# Solved: Novell Guru Needed.



## dant22185 (Oct 5, 2009)

Currently all my work computers run off a Novell Image. I am not the engineer, just the Help Desk guy. I was wondering if there was a way to fix this issue I have been having.

The issue is when I go to log into Novell. My ID is associated with two novell trees. One is my primary tree and the other is where I pull other various applications from. Randomly I noticed that when I type in my user id and password it started logging me into the wrong Novell tree (not my primary). The problem with that is now a lot of my drives and other network resources are not available because I did not log into that tree. However, if I log off I can manually reselect that tree and the context associated with the one I am supposed to be in. I can then enter my User ID an password and log in. The funny thing is if I do no go to the advanced option list and do this it will log me in incorrectly everytime. I can actually see it trying to change the tree / context too, just after I enter my user ID and hit tab to enter my password, it changes the Tree and Context as soon as I tab down. 

I have been looking at the NAL Cache folder on my machine. One built for the primary tree and one for the other. Only idea I can draw from this is it has cached information here and if I delete the cached information for the tree I do not need to log into maybe possibly it will restore my login process to the way it was supposed to be. I am however reluctant to do this. Any Ideas?


----------



## dant22185 (Oct 5, 2009)

bump


----------



## Squashman (Apr 4, 2003)

I haven't managed a Novell network in close to 6 years so I am really rusty.

Why do you have two trees? That is usually not best practice for a Network.

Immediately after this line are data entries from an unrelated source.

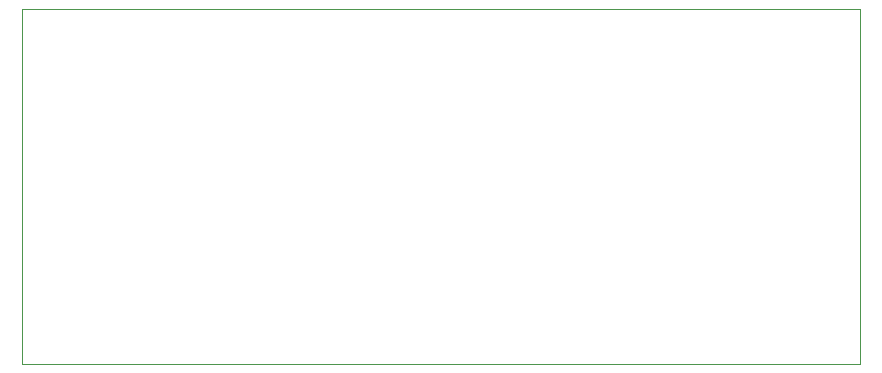
<source format=gbr>
%TF.GenerationSoftware,KiCad,Pcbnew,(6.0.7)*%
%TF.CreationDate,2022-11-27T14:48:19+01:00*%
%TF.ProjectId,LOOCBaseSystem,4c4f4f43-4261-4736-9553-797374656d2e,rev?*%
%TF.SameCoordinates,Original*%
%TF.FileFunction,Profile,NP*%
%FSLAX46Y46*%
G04 Gerber Fmt 4.6, Leading zero omitted, Abs format (unit mm)*
G04 Created by KiCad (PCBNEW (6.0.7)) date 2022-11-27 14:48:19*
%MOMM*%
%LPD*%
G01*
G04 APERTURE LIST*
%TA.AperFunction,Profile*%
%ADD10C,0.100000*%
%TD*%
G04 APERTURE END LIST*
D10*
X100000000Y-130000000D02*
X100000000Y-100000000D01*
X171000000Y-130000000D02*
X100000000Y-130000000D01*
X171000000Y-100000000D02*
X171000000Y-130000000D01*
X100000000Y-100000000D02*
X171000000Y-100000000D01*
M02*

</source>
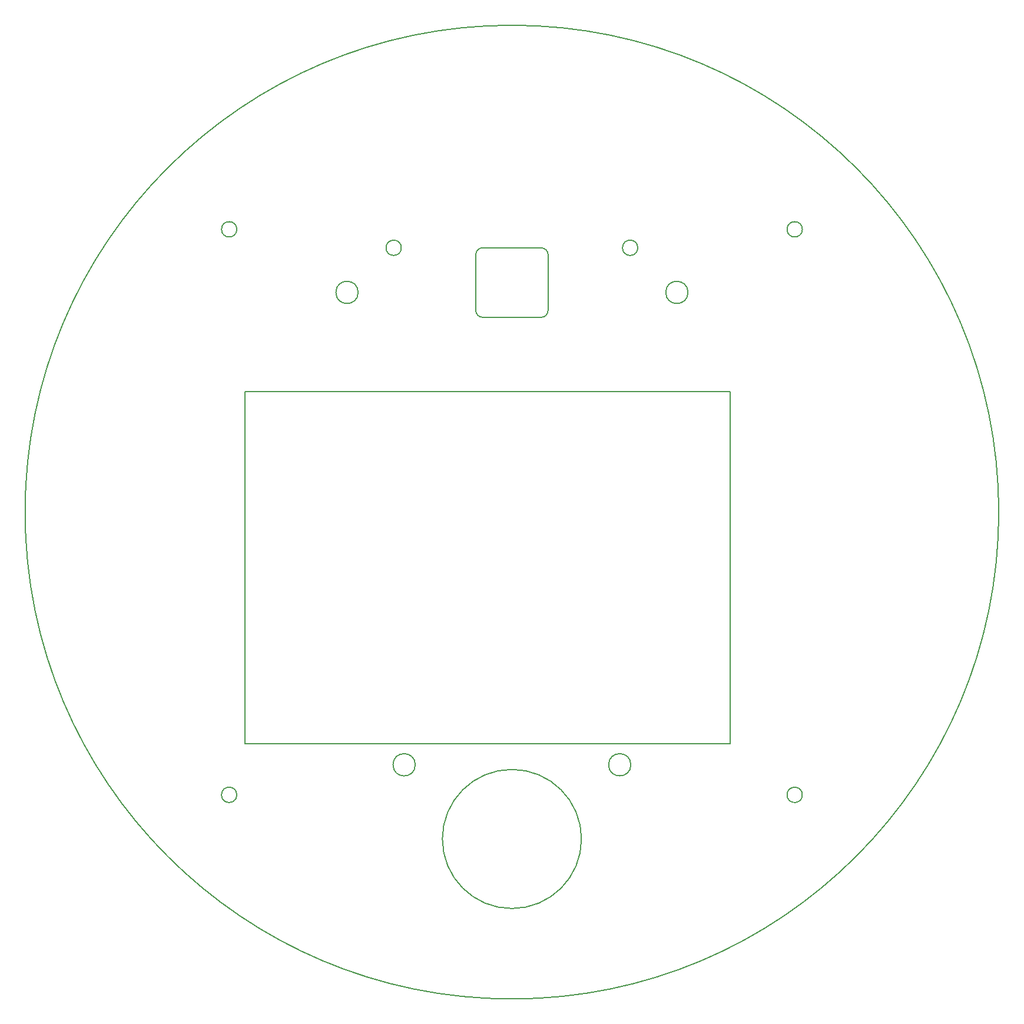
<source format=gbr>
%TF.GenerationSoftware,KiCad,Pcbnew,7.0.11*%
%TF.CreationDate,2025-03-06T22:48:18+09:00*%
%TF.ProjectId,IO,494f2e6b-6963-4616-945f-706362585858,rev?*%
%TF.SameCoordinates,Original*%
%TF.FileFunction,Profile,NP*%
%FSLAX46Y46*%
G04 Gerber Fmt 4.6, Leading zero omitted, Abs format (unit mm)*
G04 Created by KiCad (PCBNEW 7.0.11) date 2025-03-06 22:48:18*
%MOMM*%
%LPD*%
G01*
G04 APERTURE LIST*
%TA.AperFunction,Profile*%
%ADD10C,0.200000*%
%TD*%
G04 APERTURE END LIST*
D10*
X121166096Y-57964344D02*
G75*
G03*
X117966096Y-57964344I-1600000J0D01*
G01*
X117966096Y-57964344D02*
G75*
G03*
X121166096Y-57964344I1600000J0D01*
G01*
X148480361Y-52553640D02*
X148480361Y-60553640D01*
X139080361Y-51553640D02*
X147480361Y-51553640D01*
X127380361Y-51553640D02*
G75*
G03*
X125180361Y-51553640I-1100000J0D01*
G01*
X125180361Y-51553640D02*
G75*
G03*
X127380361Y-51553640I1100000J0D01*
G01*
X148480360Y-52553640D02*
G75*
G03*
X147480361Y-51553640I-999960J40D01*
G01*
X185039000Y-48895000D02*
G75*
G03*
X182839002Y-48895000I-1099999J0D01*
G01*
X182839002Y-48895000D02*
G75*
G03*
X185039000Y-48895000I1099999J0D01*
G01*
X138080359Y-60553640D02*
G75*
G03*
X139080361Y-61553641I1000041J40D01*
G01*
X147480361Y-61553641D02*
X139080361Y-61553641D01*
X213280361Y-89553640D02*
G75*
G03*
X73280361Y-89553640I-70000000J0D01*
G01*
X73280361Y-89553640D02*
G75*
G03*
X213280361Y-89553640I70000000J0D01*
G01*
X174680361Y-72253640D02*
X174680361Y-122853640D01*
X139080361Y-51553561D02*
G75*
G03*
X138080361Y-52553640I39J-1000039D01*
G01*
X161380361Y-51553640D02*
G75*
G03*
X159180361Y-51553640I-1100000J0D01*
G01*
X159180361Y-51553640D02*
G75*
G03*
X161380361Y-51553640I1100000J0D01*
G01*
X138080361Y-60553640D02*
X138080361Y-52553640D01*
X129380361Y-125885444D02*
G75*
G03*
X126180361Y-125885444I-1600000J0D01*
G01*
X126180361Y-125885444D02*
G75*
G03*
X129380361Y-125885444I1600000J0D01*
G01*
X185039000Y-130212280D02*
G75*
G03*
X182839002Y-130212280I-1099999J0D01*
G01*
X182839002Y-130212280D02*
G75*
G03*
X185039000Y-130212280I1099999J0D01*
G01*
X153280361Y-136553640D02*
G75*
G03*
X133280361Y-136553640I-10000000J0D01*
G01*
X133280361Y-136553640D02*
G75*
G03*
X153280361Y-136553640I10000000J0D01*
G01*
X104880361Y-122853640D02*
X104880361Y-72253640D01*
X174680361Y-122853640D02*
X104880361Y-122853640D01*
X160380361Y-125885444D02*
G75*
G03*
X157180361Y-125885444I-1600000J0D01*
G01*
X157180361Y-125885444D02*
G75*
G03*
X160380361Y-125885444I1600000J0D01*
G01*
X168594626Y-57964344D02*
G75*
G03*
X165394626Y-57964344I-1600000J0D01*
G01*
X165394626Y-57964344D02*
G75*
G03*
X168594626Y-57964344I1600000J0D01*
G01*
X147480361Y-61553561D02*
G75*
G03*
X148480361Y-60553640I39J999961D01*
G01*
X104880361Y-72253640D02*
X174680361Y-72253640D01*
X103721721Y-130212280D02*
G75*
G03*
X101521721Y-130212280I-1100000J0D01*
G01*
X101521721Y-130212280D02*
G75*
G03*
X103721721Y-130212280I1100000J0D01*
G01*
X103721721Y-48895000D02*
G75*
G03*
X101521721Y-48895000I-1100000J0D01*
G01*
X101521721Y-48895000D02*
G75*
G03*
X103721721Y-48895000I1100000J0D01*
G01*
M02*

</source>
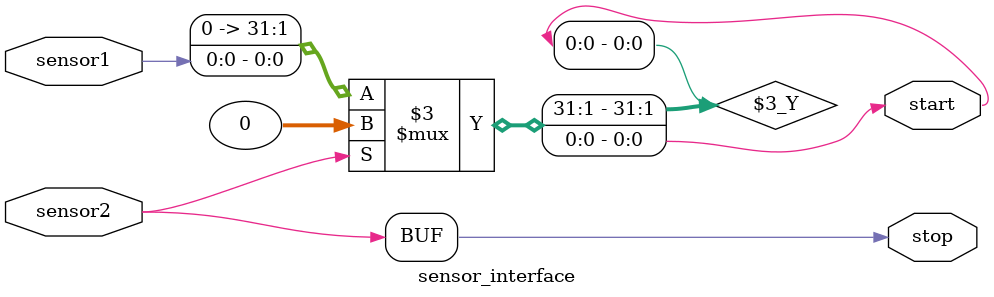
<source format=v>
module sensor_interface(sensor1, sensor2, start, stop);

input sensor1, sensor2;
output reg start, stop;

always @( * )
begin

start= sensor2? 0 : sensor1;
stop = sensor2;

end

endmodule 
</source>
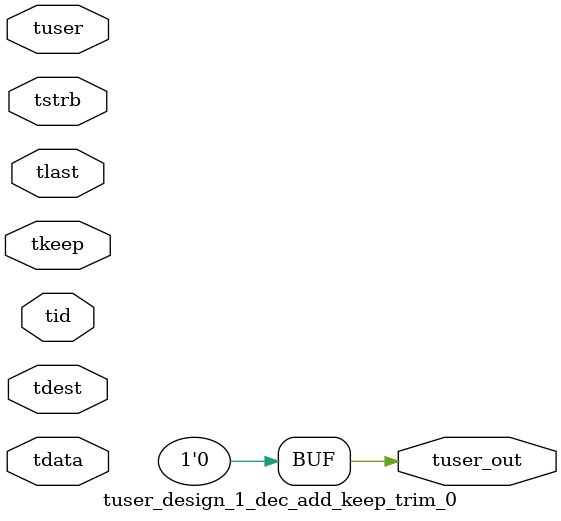
<source format=v>


`timescale 1ps/1ps

module tuser_design_1_dec_add_keep_trim_0 #
(
parameter C_S_AXIS_TUSER_WIDTH = 1,
parameter C_S_AXIS_TDATA_WIDTH = 32,
parameter C_S_AXIS_TID_WIDTH   = 0,
parameter C_S_AXIS_TDEST_WIDTH = 0,
parameter C_M_AXIS_TUSER_WIDTH = 1
)
(
input  [(C_S_AXIS_TUSER_WIDTH == 0 ? 1 : C_S_AXIS_TUSER_WIDTH)-1:0     ] tuser,
input  [(C_S_AXIS_TDATA_WIDTH == 0 ? 1 : C_S_AXIS_TDATA_WIDTH)-1:0     ] tdata,
input  [(C_S_AXIS_TID_WIDTH   == 0 ? 1 : C_S_AXIS_TID_WIDTH)-1:0       ] tid,
input  [(C_S_AXIS_TDEST_WIDTH == 0 ? 1 : C_S_AXIS_TDEST_WIDTH)-1:0     ] tdest,
input  [(C_S_AXIS_TDATA_WIDTH/8)-1:0 ] tkeep,
input  [(C_S_AXIS_TDATA_WIDTH/8)-1:0 ] tstrb,
input                                                                    tlast,
output [C_M_AXIS_TUSER_WIDTH-1:0] tuser_out
);

assign tuser_out = {1'b0};

endmodule


</source>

Are you using contextless login?

You probably would be better off posting on a dedicated Novell forum. That is where I always got all my help.
http://forums.novell.com/


----------



## dant22185 (Oct 5, 2009)

Cool thanks I will probably do that.


----------



## dant22185 (Oct 5, 2009)

Found an easy fix for this if anyone may be running into this issue as well. Simply need to change the primary Tree / Server in the 'Novell Client Configuration' under the 'LDAP Contextless Login' to be listed as the top items. Somehow mine on my machine defaulted to using the next step ones and I had to delete and re-add them. If you do not have access to these IPs / Tree it would be best to contact a server Admin for this info. Easy fix... I way over thought it.


----------